While current generation NFC phones require a separate NFC controller chip to be built into the handset, Innovision’s Gem NFC IP provides mobile phone chipset manufacturers with a way to build NFC functionality into their existing ‘combo chip’ products. Semiconductor companies such as QualcommTexas InstrumentsBroadcomMarvell and CSR already offer these combo chips as a cost-effective way for phone manufacturers to add functions such as Bluetooth, WiFi, FM radio and GPS to their products and, with Innovision’s know-how, NFC can also be added to these chips at a substantially lower cost — under US$1 compared to the $5+ cost of a standalone NFC controller.

This approach involves far higher set-up costs than a standalone chip solution, however, which means that the combo chip approach only makes economic sense when NFC is built into very large quantities of phones.
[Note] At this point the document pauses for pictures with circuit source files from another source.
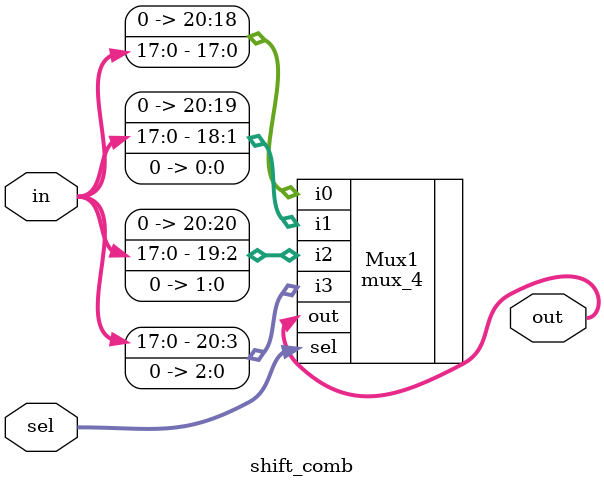
<source format=v>
module shift_comb (
    in,
    out,
    sel
);

input       [17:0]  in;
output      [20:0]  out;
input       [1:0]   sel;

mux_4
# (
    .N(21)
)
Mux1
(
    .i0({3'b000, in}),
    .i1({2'b00, in, 1'b0}),
    .i2({1'b0, in, 2'b00}),
    .i3({in, 3'b000}),
    .sel(sel),
    .out(out)
);

endmodule
</source>
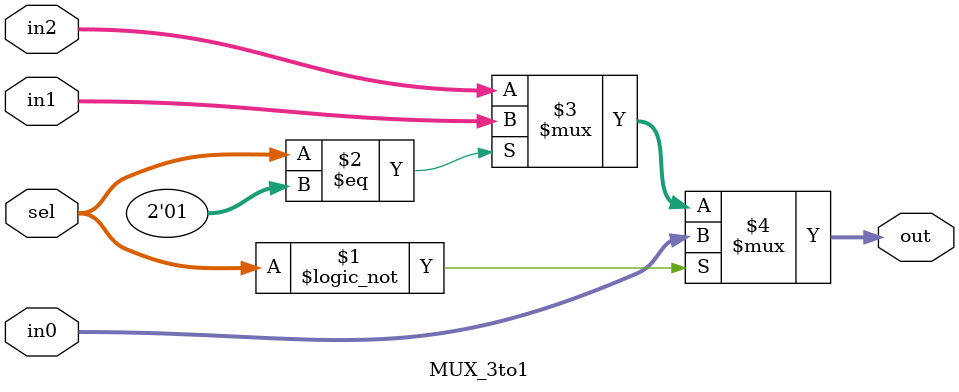
<source format=v>
`timescale 1ns / 1ps


module MUX_3to1 #(parameter WIDTH = 5) (in0, in1, in2, sel, out);
    input [WIDTH-1:0] in0, in1, in2;
    input [1:0] sel;

    output [WIDTH-1:0] out;

//    initial begin
//        $monitor("Sel = %b, Out : %b", sel, out);
//    end

    assign out = (sel == 2'b00) ? in0 : ((sel == 2'b01) ? in1 : in2);
endmodule

</source>
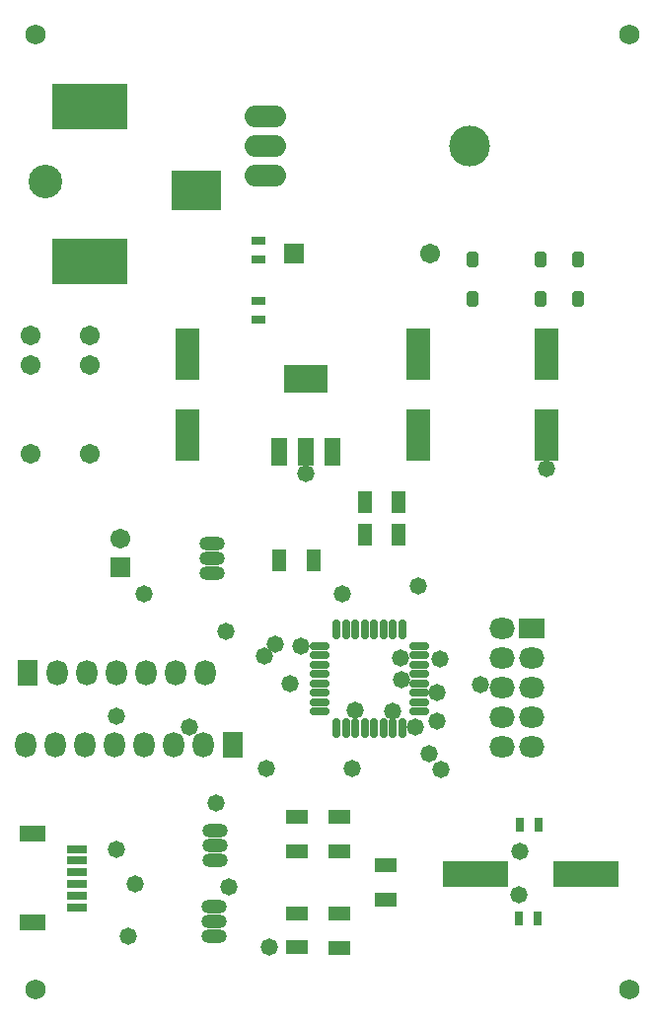
<source format=gts>
G04*
G04 #@! TF.GenerationSoftware,Altium Limited,Altium Designer,20.0.13 (296)*
G04*
G04 Layer_Color=8388736*
%FSLAX25Y25*%
%MOIN*%
G70*
G01*
G75*
%ADD37R,0.04619X0.07611*%
%ADD38O,0.02965X0.06706*%
%ADD39O,0.06706X0.02965*%
%ADD40R,0.07611X0.04619*%
%ADD41R,0.02926X0.04501*%
%ADD42R,0.04501X0.02926*%
%ADD43R,0.25800X0.15800*%
%ADD44R,0.16784X0.13792*%
G04:AMPARAMS|DCode=45|XSize=55.64mil|YSize=36.74mil|CornerRadius=6.59mil|HoleSize=0mil|Usage=FLASHONLY|Rotation=270.000|XOffset=0mil|YOffset=0mil|HoleType=Round|Shape=RoundedRectangle|*
%AMROUNDEDRECTD45*
21,1,0.05564,0.02357,0,0,270.0*
21,1,0.04247,0.03674,0,0,270.0*
1,1,0.01317,-0.01178,-0.02123*
1,1,0.01317,-0.01178,0.02123*
1,1,0.01317,0.01178,0.02123*
1,1,0.01317,0.01178,-0.02123*
%
%ADD45ROUNDEDRECTD45*%
%ADD46R,0.07887X0.17335*%
%ADD47R,0.14973X0.09461*%
%ADD48R,0.05600X0.09600*%
%ADD49R,0.22453X0.08674*%
%ADD50R,0.06902X0.03162*%
%ADD51R,0.08674X0.05524*%
%ADD52O,0.08674X0.04737*%
%ADD53O,0.08674X0.04737*%
%ADD54C,0.06800*%
%ADD55R,0.06737X0.06737*%
%ADD56C,0.06737*%
%ADD57C,0.06706*%
%ADD58R,0.06706X0.06706*%
%ADD59O,0.07099X0.08674*%
%ADD60R,0.07099X0.08674*%
%ADD61C,0.11351*%
%ADD62C,0.13800*%
%ADD63O,0.14000X0.07400*%
%ADD64R,0.08674X0.07099*%
%ADD65O,0.08674X0.07099*%
%ADD66C,0.05800*%
D37*
X121142Y174409D02*
D03*
X132795D02*
D03*
Y163484D02*
D03*
X121142D02*
D03*
X104114Y154882D02*
D03*
X92461D02*
D03*
D38*
X111764Y98150D02*
D03*
X114913D02*
D03*
X118063D02*
D03*
X121213D02*
D03*
X124362D02*
D03*
X127512D02*
D03*
X130661D02*
D03*
X133811D02*
D03*
Y131614D02*
D03*
X130661D02*
D03*
X127512D02*
D03*
X124362D02*
D03*
X121213D02*
D03*
X118063D02*
D03*
X114913D02*
D03*
X111764D02*
D03*
D39*
X139520Y103858D02*
D03*
Y107008D02*
D03*
Y110158D02*
D03*
Y113307D02*
D03*
Y116457D02*
D03*
Y119606D02*
D03*
Y122756D02*
D03*
Y125906D02*
D03*
X106055D02*
D03*
Y122756D02*
D03*
Y119606D02*
D03*
Y116457D02*
D03*
Y113307D02*
D03*
Y110158D02*
D03*
Y107008D02*
D03*
Y103858D02*
D03*
D40*
X112787Y23882D02*
D03*
Y35535D02*
D03*
X98287Y35689D02*
D03*
Y24035D02*
D03*
X112787Y68189D02*
D03*
Y56536D02*
D03*
X98287Y68036D02*
D03*
Y56382D02*
D03*
X128287Y51882D02*
D03*
Y40228D02*
D03*
D41*
X173287Y33882D02*
D03*
X179587D02*
D03*
X173787Y65382D02*
D03*
X180087D02*
D03*
D42*
X85287Y262882D02*
D03*
Y256583D02*
D03*
Y236083D02*
D03*
Y242382D02*
D03*
D43*
X28197Y255720D02*
D03*
Y308043D02*
D03*
D44*
X64181Y279736D02*
D03*
D45*
X157787Y243268D02*
D03*
Y256496D02*
D03*
X180787Y243268D02*
D03*
Y256496D02*
D03*
X193287Y243268D02*
D03*
Y256496D02*
D03*
D46*
X61287Y197299D02*
D03*
Y224465D02*
D03*
X182787Y197299D02*
D03*
Y224465D02*
D03*
X139287Y197299D02*
D03*
Y224465D02*
D03*
D47*
X101287Y216082D02*
D03*
D48*
X110387Y191682D02*
D03*
X101287D02*
D03*
X92187D02*
D03*
D49*
X195988Y48882D02*
D03*
X158587D02*
D03*
D50*
X23909Y57331D02*
D03*
Y53394D02*
D03*
Y49457D02*
D03*
Y45520D02*
D03*
Y41583D02*
D03*
Y37646D02*
D03*
D51*
X9047Y62449D02*
D03*
Y32528D02*
D03*
D52*
X70787Y53382D02*
D03*
Y58382D02*
D03*
X70287Y27882D02*
D03*
Y32882D02*
D03*
X69787Y150382D02*
D03*
Y155382D02*
D03*
D53*
X70787Y63382D02*
D03*
X70287Y37882D02*
D03*
X69787Y160382D02*
D03*
D54*
X210630Y9843D02*
D03*
Y332677D02*
D03*
X9843D02*
D03*
Y9843D02*
D03*
D55*
X38787Y152382D02*
D03*
D56*
Y162224D02*
D03*
D57*
X143220Y258382D02*
D03*
X28287Y190882D02*
D03*
Y220882D02*
D03*
Y230882D02*
D03*
X8287Y190882D02*
D03*
Y220882D02*
D03*
Y230882D02*
D03*
D58*
X97354Y258382D02*
D03*
D59*
X67287Y116882D02*
D03*
X57287D02*
D03*
X47287D02*
D03*
X37287D02*
D03*
X27287D02*
D03*
X17287D02*
D03*
X66787Y92382D02*
D03*
X56787D02*
D03*
X46787D02*
D03*
X36787D02*
D03*
X26787D02*
D03*
X16787D02*
D03*
X6787D02*
D03*
D60*
X7287Y116882D02*
D03*
X76787Y92382D02*
D03*
D61*
X13394Y282728D02*
D03*
D62*
X156787Y294882D02*
D03*
D63*
X87787Y284882D02*
D03*
Y294882D02*
D03*
Y304882D02*
D03*
D64*
X177787Y131882D02*
D03*
D65*
Y121882D02*
D03*
Y111882D02*
D03*
Y101882D02*
D03*
Y91882D02*
D03*
X167787Y131882D02*
D03*
Y121882D02*
D03*
Y111882D02*
D03*
Y101882D02*
D03*
Y91882D02*
D03*
D66*
X75295Y44685D02*
D03*
X146555Y121457D02*
D03*
X133169Y121949D02*
D03*
X130512Y103839D02*
D03*
X101287Y184282D02*
D03*
X139287Y146208D02*
D03*
X118087Y104082D02*
D03*
X173287Y41882D02*
D03*
X74287Y130782D02*
D03*
X41287Y27882D02*
D03*
X182787Y186031D02*
D03*
X138187Y98582D02*
D03*
X173787Y56482D02*
D03*
X160387Y112882D02*
D03*
X96087Y113307D02*
D03*
X147087Y84282D02*
D03*
X37287Y102282D02*
D03*
X87187Y122606D02*
D03*
X62087Y98382D02*
D03*
X133513Y114382D02*
D03*
X37287Y57331D02*
D03*
X43525Y45520D02*
D03*
X70987Y72982D02*
D03*
X145669Y100394D02*
D03*
X143087Y89582D02*
D03*
X145487Y110158D02*
D03*
X46787Y143482D02*
D03*
X113787D02*
D03*
X99487Y125906D02*
D03*
X91087Y126682D02*
D03*
X88834Y24035D02*
D03*
X88087Y84582D02*
D03*
X116887D02*
D03*
M02*

</source>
Now, demand from phone manufacturers is strong enough that “several major semiconductor suppliers to the mobile phone industry” have licensed Innovision’s Gem IP, the company’s Stephen Graham has told NFC World, and “every single one of them is definitely strongly interested in NFC.”

That demand will lead to the first phones featuring NFC-enabled combo chips hitting the market in 2012 and, says Graham, between 15% and 20% of all the handsets shipped that year will feature its Gem NFC IP.

After that, a second wave of low-end NFC handsets is expected to arrive eighteen months to two years later. While the first wave will see NFC being added to more expensive smart phones, the second will see NFC reaching both low-end devices and the ultra low-end phones aimed at the developing world. Here, because these phones don’t usually include the functions offered by combo chips, NFC functionality will be built into the main baseband processor, finally making NFC phones affordable to all.

The new version of Innovision’s Gem NFC IP is specifically designed to work with the chip technology mobile chipset manufacturers will be using from 2012. Version one of the technology was designed to work with the 3.6V power supply used in current phones; the new Gem 2, however, uses 1.8V which means it can be implemented in the 65nm and 40nm CMOS processes that chipset manufacturers will be using in 2012.

“Our aim is to open up the market to any semiconductor company, regardless of size and scale, that wants to develop low-voltage, low-cost stand-alone NFC controllers, or integrate NFC into SoCs [system on a chip] for mobile phones, PCs and consumer electronic devices,” Graham concludes.